Nel vivace universo delle auto usate in Italia, emergono dati che non possono essere ignorati da chi si appresta a comprare o vendere un veicolo di seconda mano. La recente analisi condotta da carVertical svela infatti una realtà complessa e a tratti preoccupante: le preferenze degli italiani si concentrano su modelli ben precisi, ma dietro questa apparente popolarità si celano rischi concreti legati a danni e pratiche fraudolente come la manipolazione del contachilometri.

Le più cercate nell’usato

In cima alle preferenze degli utenti italiani spicca la Volkswagen Golf, che si conferma regina delle ricerche rappresentando il 3,9% delle interrogazioni sulla piattaforma di analisi.

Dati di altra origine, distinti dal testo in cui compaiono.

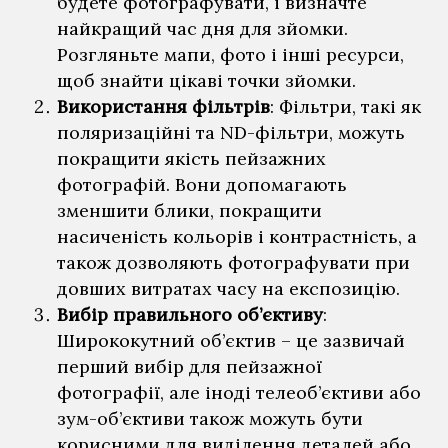
будете фотографувати, і визначте
найкращий час дня для зйомки.
Розгляньте мапи, фото і інші ресурси,
щоб знайти цікаві точки зйомки.
Використання фільтрів
: Фільтри, такі як
поляризаційні та ND-фільтри, можуть
покращити якість пейзажних
фотографій. Вони допомагають
зменшити блики, покращити
насиченість кольорів і контрастність, а
також дозволяють фотографувати при
довших витратах часу на експозицію.
Вибір правильного об’єктиву
:
Ширококутний об’єктив – це зазвичай
перший вибір для пейзажної
фотографії, але іноді телеоб’єктиви або
зум-об’єктиви також можуть бути
корисними для виділення деталей або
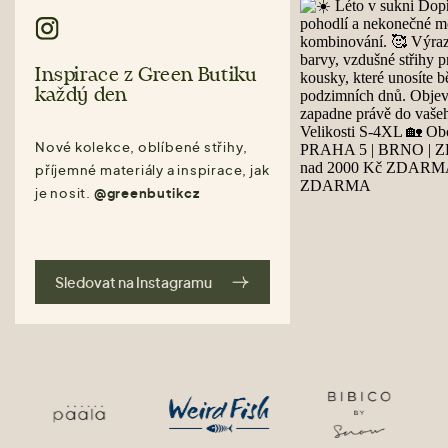
Inspirace z Green Butiku
každý den
Nové kolekce, oblíbené střihy,
příjemné materiály a inspirace, jak
je nosit.
@greenbutikcz
Sledovat na Instagramu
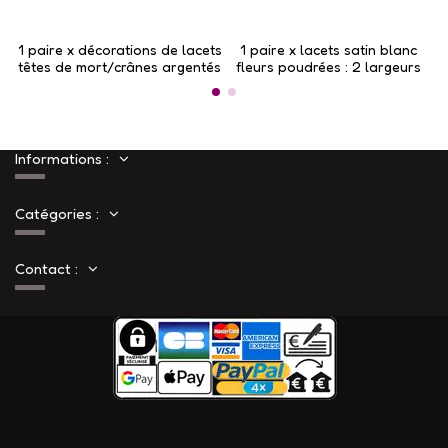
1 paire x ​décorations de lacets
1 paire x lacets satin blanc
têtes de mort/crânes argentés
fleurs poudrées : 2 largeurs
Informations :
Catégories :
Contact :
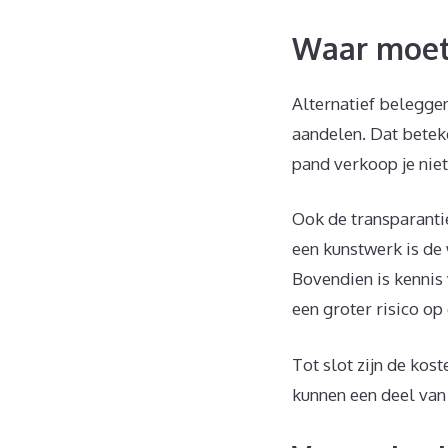
Waar moet 
Alternatief beleggen
aandelen. Dat beteke
pand verkoop je niet
Ook de transparantie
een kunstwerk is de 
Bovendien is kennis 
een groter risico op
Tot slot zijn de ko
kunnen een deel van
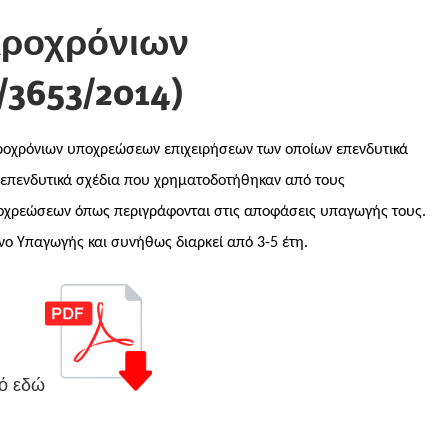
κροχρόνιων
653/2014)
ροχρόνιων υποχρεώσεων επιχειρήσεων των οποίων επενδυτικά
 επενδυτικά σχέδια που χρηματοδοτήθηκαν από τους
οχρεώσεων όπως περιγράφονται στις αποφάσεις υπαγωγής τους.
ο Υπαγωγής και συνήθως διαρκεί από 3-5 έτη.
πό εδώ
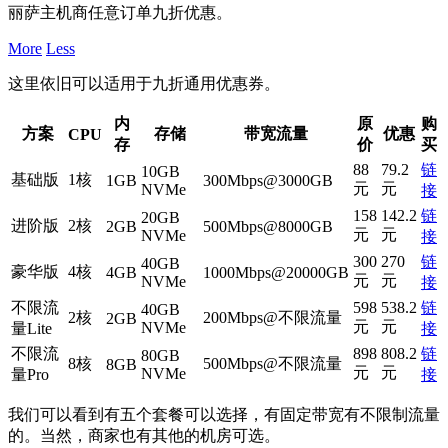
丽萨主机商任意订单九折优惠。
More
Less
这里依旧可以适用于九折通用优惠券。
内
原
购
方案
存储
带宽流量
优惠
CPU
存
价
买
88
79.2
链
10GB
基础版
1核
1GB
300Mbps@3000GB
元
元
NVMe
接
158
142.2
链
20GB
进阶版
2核
2GB
500Mbps@8000GB
元
元
NVMe
接
300
270
链
40GB
豪华版
4核
4GB
1000Mbps@20000GB
元
元
NVMe
接
不限流
598
538.2
链
40GB
2核
200Mbps@不限流量
2GB
元
元
NVMe
量Lite
接
不限流
898
808.2
链
80GB
8核
500Mbps@不限流量
8GB
元
元
NVMe
量Pro
接
我们可以看到有五个套餐可以选择，有固定带宽有不限制流量
的。当然，商家也有其他的机房可选。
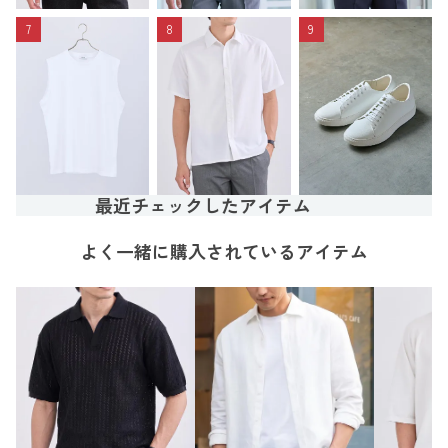
7
8
9
最近チェックしたアイテム
よく一緒に購入されているアイテム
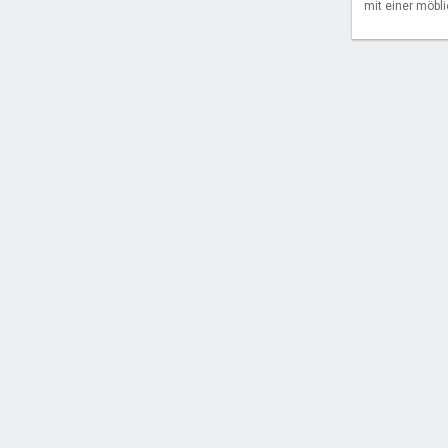
mit einer möbli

Un primato che, tuttavia, si accompagna a un dato allarmante: il 17,5% delle Golf sottoposte a verifica presenta segnalazioni di danni, una percentuale che la pone in testa tra i modelli più a rischio. Subito dopo troviamo la Audi A3 con il 3,1% delle ricerche e una quota del 14,3% di vetture danneggiate, seguita dalla Fiat 500 (12,3% di veicoli con danni), altro modello amatissimo dagli italiani per la sua praticità urbana e il design iconico.

Il panorama del mercato italiano delle auto usate si articola tra la solidità dei brand tedeschi e la resistenza commerciale dei marchi nazionali. Accanto ai già citati modelli tedeschi, le city car italiane continuano a godere di un appeal notevole: la Fiat Panda, la Fiat 500 e la Fiat 500X si confermano scelte predilette da chi cerca economicità, facilità di gestione e costi contenuti. Non mancano, tuttavia, le preferenze per il segmento premium, rappresentato dall’interesse costante per l’Alfa Romeo Stelvio e la Giulietta, che incarnano il fascino sportivo e l’eleganza tipica del Made in Italy.

Attenzione alle truffe

Ma il vero campanello d’allarme arriva quando si analizzano le pratiche scorrette che affliggono il mercato. La manipolazione del contachilometri è un fenomeno in crescita e riguarda soprattutto modelli di fascia medio-alta. L’Alfa Romeo Stelvio guida questa triste classifica con il 3,8% dei casi di alterazione, seguita da Range Rover (3,2%) e Audi A3 (3,1%). Un dato che deve far riflettere sulla necessità di affidarsi a strumenti di controllo sempre più sofisticati e a report dettagliati.

Il caso della Fiat Panda è particolarmente significativo: i controlli effettuati hanno rilevato una media di ben 78.078 km manomessi per ogni veicolo coinvolto, un numero che incide pesantemente sulla percezione del valore reale dell’auto e sulla sua effettiva durabilità. In un mercato frammentato come quello italiano, dove la top 10 dei modelli più ricercati include anche Range Rover, Fiat 500X e Audi Q3 con percentuali comprese tra l’1,6% e il 3,9%, la trasparenza e la correttezza delle informazioni assumono un ruolo cruciale.

Un invito alla prudenza

Per il consumatore, questi dati rappresentano un chiaro invito alla prudenza. Prima di procedere all’acquisto di una auto usata, è fondamentale richiedere un report storico certificato, verificare la documentazione relativa alla manutenzione, controllare i passaggi di proprietà e, se possibile, sottoporre il veicolo a una perizia tecnica approfondita. L’utilizzo di strumenti tecnologici, come l’analisi della centralina elettronica e la consultazione dei log di servizio, può fare la differenza nel rilevare eventuali manomissioni del contachilometri.

Dall’altra parte, i venditori e i concessionari che scelgono la strada della trasparenza, offrendo una cronistoria dettagliata e garanzie reali, si assicurano un vantaggio competitivo in un mercato sempre più attento all’informazione e alla sicurezza. Le associazioni dei consumatori e le istituzioni, intanto, continuano a spingere per normative più severe e strumenti di controllo più efficaci, a tutela di chi compra e di chi vende.

Il messaggio è chiaro: la popolarità di un modello come la Volkswagen Golf o la praticità di una Fiat Panda non devono mai far abbassare la guardia. Affidarsi a piattaforme specializzate come carVertical e a consulenze professionali è il primo passo per ridurre drasticamente il rischio di incappare in auto usate compromesse. In un settore in continua evoluzione, conoscere i dati su danni e frodi non è solo una questione di prudenza, ma il fondamento stesso di una scelta consapevole e sicura.